Baths are my favorite thing. I can have two, three a day.
Now, playing a love interest can be really thrilling, if you're working opposite thrilling people.
People will now go to films with subtitles, you know. They're not afraid of them. It's one of the upsides of text-messaging and e-mail. Maybe the only good thing to come of it.
I'm not at all fed up with British films, but I am fed up with playing upper-class people.
You don't choose a film because it's made by a woman, you choose it because it's good.
I'd love to do some comedy. Particularly French comedy, which I know sounds like a contradiction in terms.
Making films can be absolutely fantastic, but it can also be incredibly dull. You spend the whole day sitting by yourself in your trailer and then you get called to deliver one sentence - then you're told to come back and do it again at 5:30 the following morning.
I was very lost as a teenager. Which is a horrible way to feel.
I used to be so intensely preoccupied by unhappiness ... now there are times where you might get down, but you can move on much faster now.
I like the idea that I'm making things that people might think and argue about.
Often, the roles I'm offered in England are melancholic women who are filled with regret for the past, regret for their fading beauty.
Successful films are very dangerous things.
Buy, buy, buy, buy! They want to grab you and trap you and turn you into little Elizabeth Hurleys.
Sometimes, I think I could have been a major movie star with the vast mansion and staff. I look at my Volvo and think it could be a limousine. I think of the roles I turned down. But then I wouldn't have had any children.
As an adult, it's a huge shock to be orphaned; as a child it's just hideous, ghastly.
I wouldn't want you to see me all the time on the screen, because I get bored of it myself!
I know I can be bolshy and really unpleasant, and it always happens if I lose confidence in the people I'm working with. If I've got no confidence in what I'm doing and they don't provide me with some assurance that we're doing the right thing then I bully people. I'm a horrible bully.
I think people do work too much. I've never been able to understand the whole 'make hay while the sun shines' thing. Either I want to work or I don't want to work.
My life is European.
Having a leading man who is actually prettier than you are is quite upsetting.
We older women in Europe are lucky not to be shoved away in a drawer.
The parts I've been most successful in are the ones I've desperately, desperately wanted.
It's very hard having a career in different continents and two different languages.
I still absolutely love 'The Sound of Music' and anything with Julie Andrews in it.

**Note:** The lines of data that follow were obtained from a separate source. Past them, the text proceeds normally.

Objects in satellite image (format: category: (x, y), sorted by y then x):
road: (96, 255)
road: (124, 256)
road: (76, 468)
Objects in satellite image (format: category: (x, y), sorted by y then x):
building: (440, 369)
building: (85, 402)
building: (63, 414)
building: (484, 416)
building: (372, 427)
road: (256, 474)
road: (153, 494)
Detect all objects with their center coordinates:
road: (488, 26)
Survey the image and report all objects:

I'm not used to being asked what I want to talk about. That's why I'm an actress. Get told what to do, stand on the mark, say your words, wear this, look this way, look that way.
After a long time with someone, you realise you've been thinking for two.

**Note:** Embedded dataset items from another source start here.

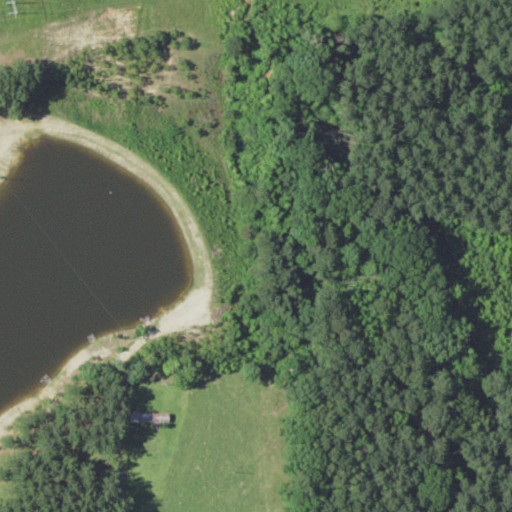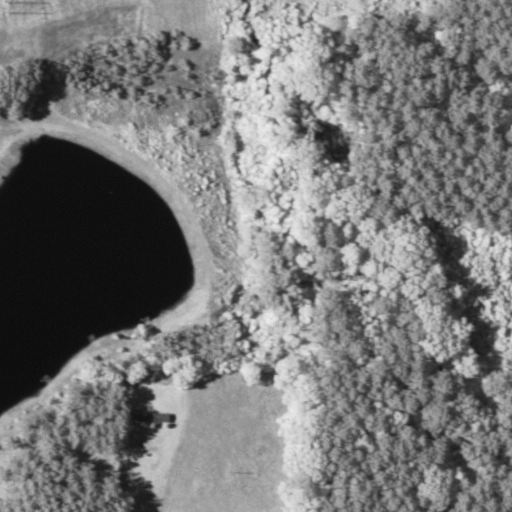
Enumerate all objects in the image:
building: (147, 416)
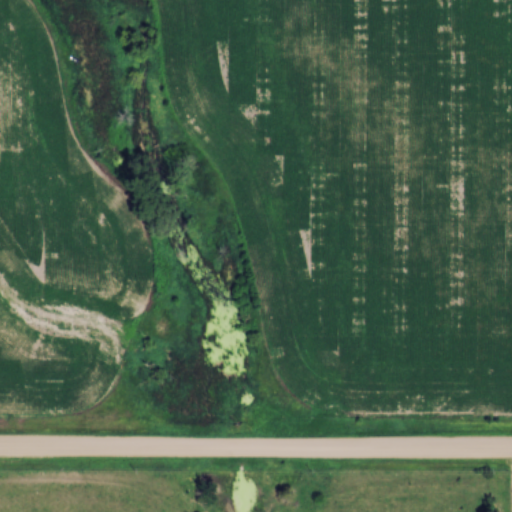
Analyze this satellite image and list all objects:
road: (256, 455)
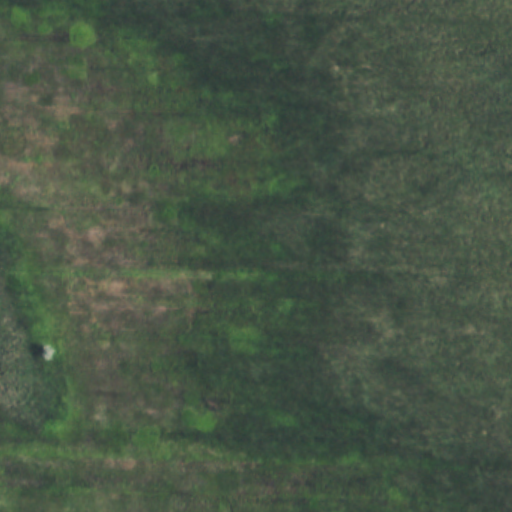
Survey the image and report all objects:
airport: (255, 255)
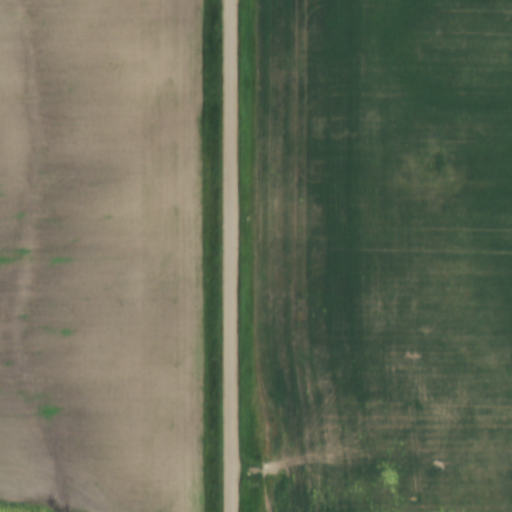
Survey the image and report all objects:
road: (228, 255)
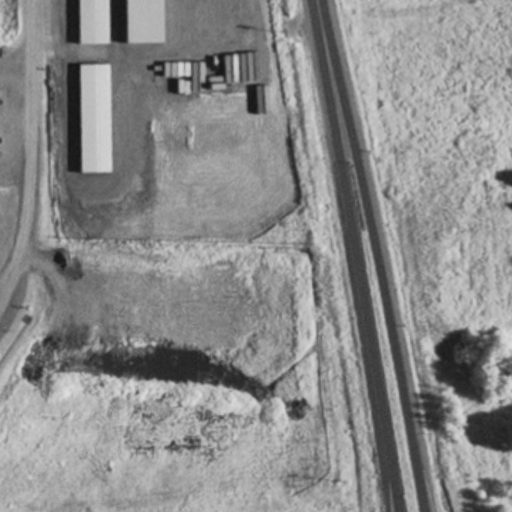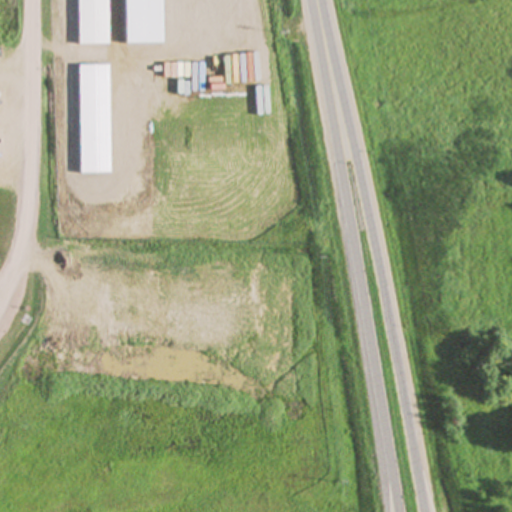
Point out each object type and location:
road: (317, 6)
road: (376, 261)
road: (356, 262)
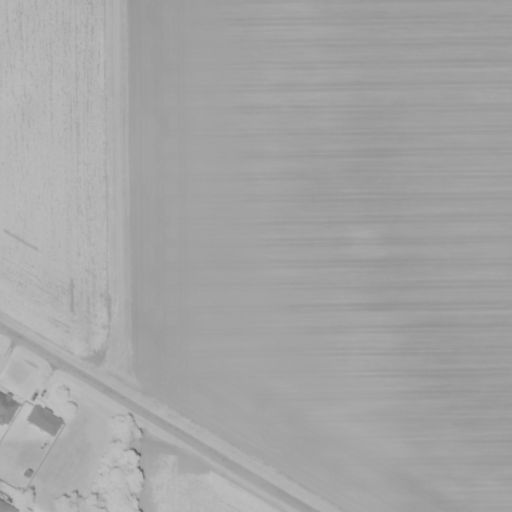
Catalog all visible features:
building: (6, 407)
building: (43, 419)
road: (153, 420)
building: (6, 507)
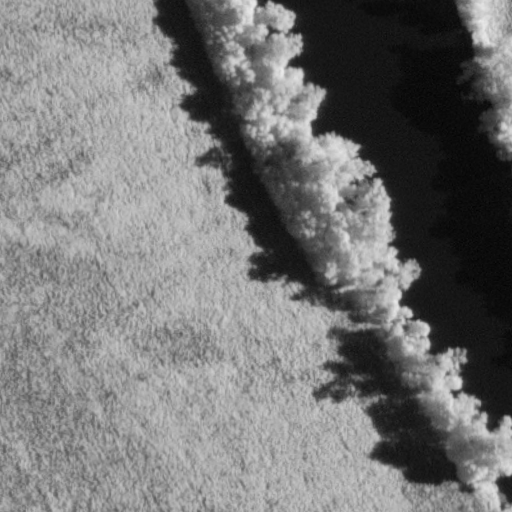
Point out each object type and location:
river: (433, 175)
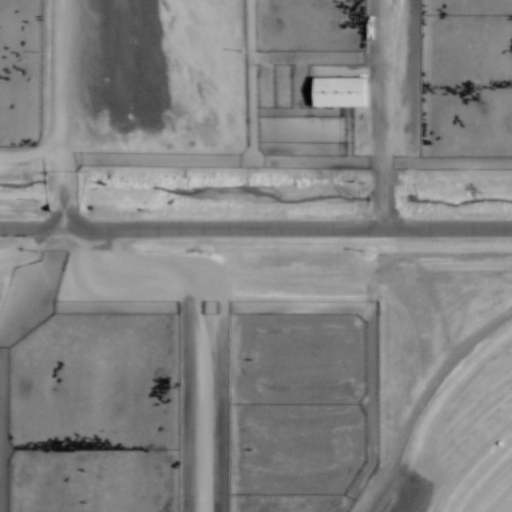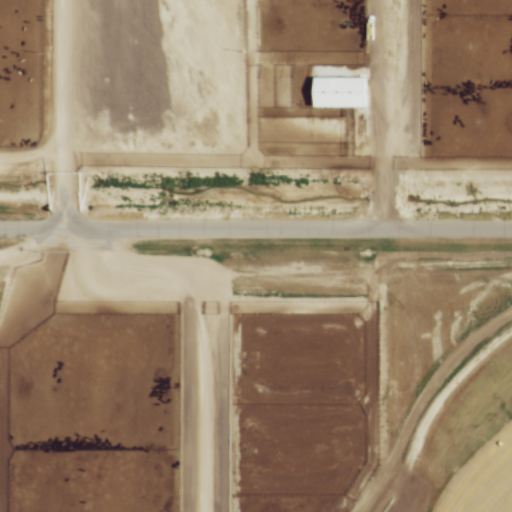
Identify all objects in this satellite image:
road: (410, 2)
building: (336, 92)
building: (340, 92)
road: (61, 115)
road: (255, 169)
road: (256, 232)
road: (32, 248)
road: (198, 331)
crop: (454, 428)
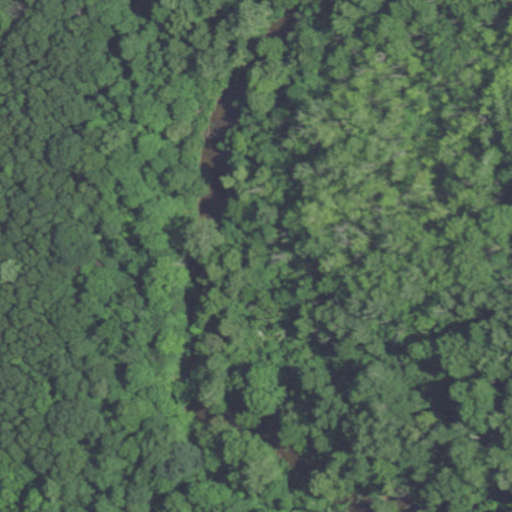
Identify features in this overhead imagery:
river: (193, 282)
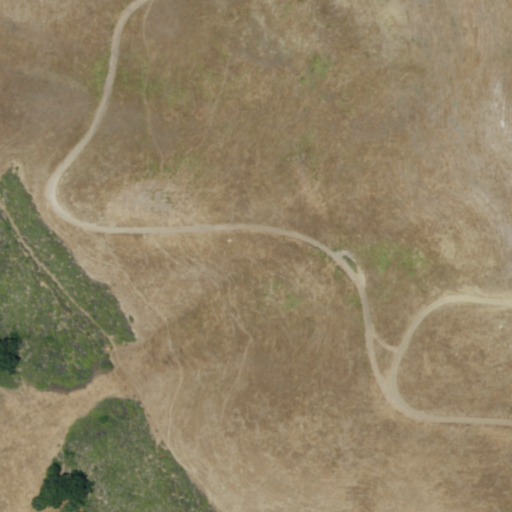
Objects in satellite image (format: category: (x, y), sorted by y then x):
road: (394, 365)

Movies make you immortal and ageless.
I love shooting French films because I don't have to stick with being sophisticated or stuck-up.
I mean, my father was killed when I was six. And I only have tiny, tiny flashes of memory.

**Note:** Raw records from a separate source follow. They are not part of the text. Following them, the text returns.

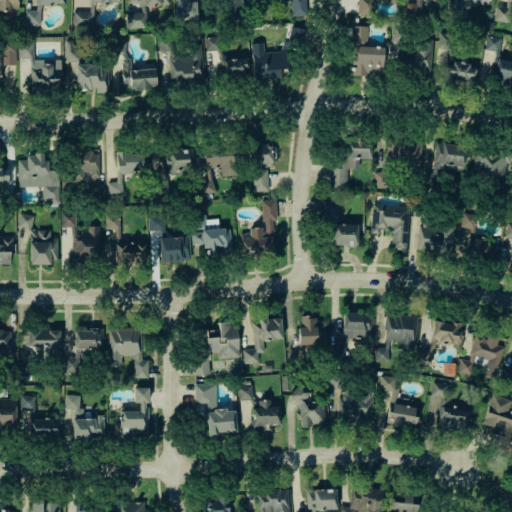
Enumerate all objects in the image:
building: (8, 4)
building: (8, 4)
building: (461, 5)
building: (461, 5)
building: (297, 7)
building: (365, 7)
building: (365, 7)
building: (297, 8)
building: (412, 8)
building: (412, 9)
building: (184, 10)
building: (185, 10)
building: (502, 11)
building: (139, 12)
building: (140, 12)
building: (503, 12)
building: (83, 17)
building: (83, 17)
building: (444, 41)
building: (444, 41)
building: (491, 43)
building: (492, 43)
building: (24, 48)
building: (24, 49)
building: (71, 50)
building: (71, 51)
building: (8, 53)
building: (8, 53)
building: (364, 53)
building: (364, 54)
building: (273, 57)
building: (273, 57)
building: (416, 57)
building: (416, 57)
building: (185, 65)
building: (185, 65)
building: (130, 67)
building: (131, 68)
building: (502, 71)
building: (458, 72)
building: (502, 72)
building: (458, 73)
building: (44, 76)
building: (0, 77)
building: (45, 77)
building: (91, 77)
building: (91, 77)
road: (256, 108)
road: (312, 140)
building: (262, 154)
building: (263, 155)
building: (448, 156)
building: (448, 157)
building: (218, 158)
building: (219, 159)
building: (346, 159)
building: (347, 160)
building: (489, 163)
building: (490, 163)
building: (85, 165)
building: (85, 165)
building: (173, 165)
building: (174, 165)
building: (126, 167)
building: (126, 168)
building: (3, 175)
building: (3, 175)
building: (38, 177)
building: (38, 177)
building: (259, 180)
building: (259, 180)
building: (205, 186)
building: (205, 187)
building: (24, 220)
building: (24, 221)
building: (467, 221)
building: (468, 221)
building: (154, 222)
building: (390, 222)
building: (154, 223)
building: (391, 223)
building: (337, 225)
building: (338, 226)
building: (260, 230)
building: (260, 231)
building: (430, 233)
building: (431, 233)
building: (209, 235)
building: (209, 236)
building: (80, 238)
building: (81, 239)
building: (509, 242)
building: (509, 242)
building: (120, 244)
building: (121, 244)
building: (41, 246)
building: (42, 247)
building: (477, 248)
building: (172, 249)
building: (173, 249)
building: (478, 249)
building: (4, 250)
building: (5, 250)
road: (459, 274)
road: (511, 285)
road: (256, 287)
road: (467, 304)
building: (353, 324)
building: (354, 325)
building: (399, 330)
building: (400, 330)
building: (309, 331)
building: (310, 331)
building: (261, 337)
building: (261, 337)
building: (43, 338)
building: (87, 338)
building: (88, 338)
building: (439, 338)
building: (439, 338)
building: (44, 339)
building: (4, 341)
building: (5, 341)
building: (216, 345)
building: (217, 346)
building: (126, 348)
building: (126, 349)
building: (380, 354)
building: (380, 354)
building: (482, 356)
building: (482, 356)
building: (294, 358)
building: (294, 358)
building: (511, 362)
building: (70, 365)
building: (70, 365)
building: (243, 390)
building: (243, 390)
building: (26, 402)
building: (27, 402)
building: (396, 403)
building: (397, 403)
road: (165, 404)
building: (350, 405)
building: (350, 405)
building: (307, 409)
building: (211, 410)
building: (212, 410)
building: (308, 410)
building: (444, 410)
building: (444, 411)
building: (7, 413)
building: (7, 413)
building: (264, 413)
building: (264, 414)
building: (133, 416)
building: (134, 417)
building: (82, 420)
building: (83, 420)
building: (498, 420)
building: (499, 420)
building: (45, 427)
building: (45, 427)
road: (233, 462)
road: (489, 485)
park: (504, 496)
building: (320, 499)
building: (320, 499)
building: (363, 499)
building: (271, 500)
building: (271, 500)
building: (364, 500)
building: (401, 502)
building: (401, 502)
building: (216, 504)
building: (216, 504)
road: (508, 505)
building: (43, 506)
building: (44, 506)
building: (130, 506)
building: (130, 507)
building: (88, 508)
building: (89, 508)
building: (4, 511)
building: (7, 511)
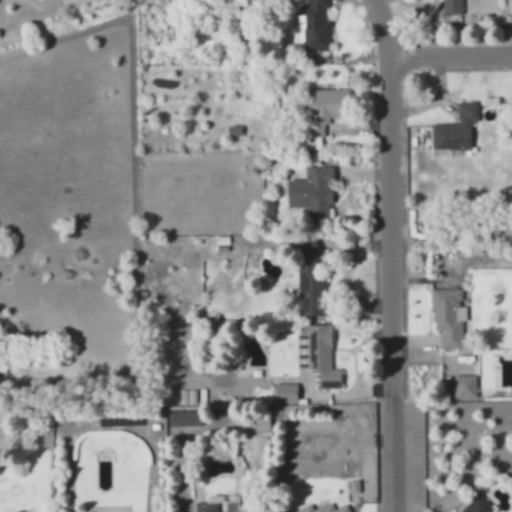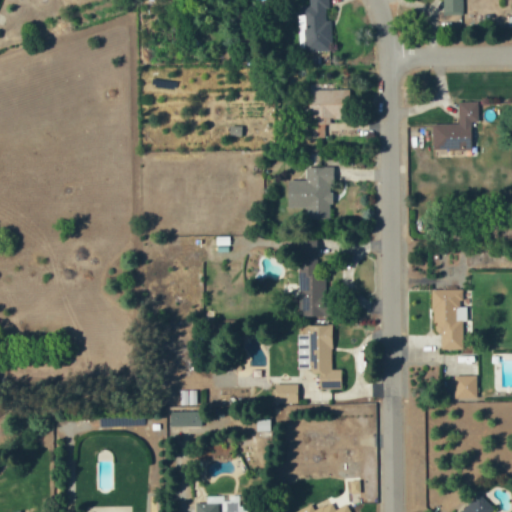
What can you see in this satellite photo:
building: (452, 7)
building: (316, 26)
road: (448, 50)
building: (325, 109)
building: (456, 129)
building: (312, 193)
road: (386, 255)
building: (311, 284)
building: (448, 317)
building: (256, 368)
building: (464, 386)
building: (285, 393)
building: (184, 418)
building: (354, 486)
building: (218, 504)
building: (478, 505)
building: (326, 508)
building: (21, 511)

I mean, if you're being directed very precisely by somebody who has admiration and who's really smart, it's great. If you're being told what to do by a nincompoop - and luckily that hasn't happened very often - it can be very frustrating.
I find it difficult to explain, but I'm quite ashamed of being an actress.
I find it very difficult to be two different characters at the same time - actress and mother.
There's something incredibly sexy about sand and sweat and dunes photographed like women's backs.
The problem with being a film actress or a movie star is that people see you so huge that somehow you're visually massive or somehow you're in some removed space, which is a television or wherever. It somehow takes your humanity.
I don't want to have to be pretty. I don't want to have to be adorable.
I just get so fed up with seeing the same things written about me. If I see the words 'ice queen' attached to me, I feel like banging my head against the wall. There's this perception that I can only be in a film if I have a glass of champagne in my hand and a stately home in the background.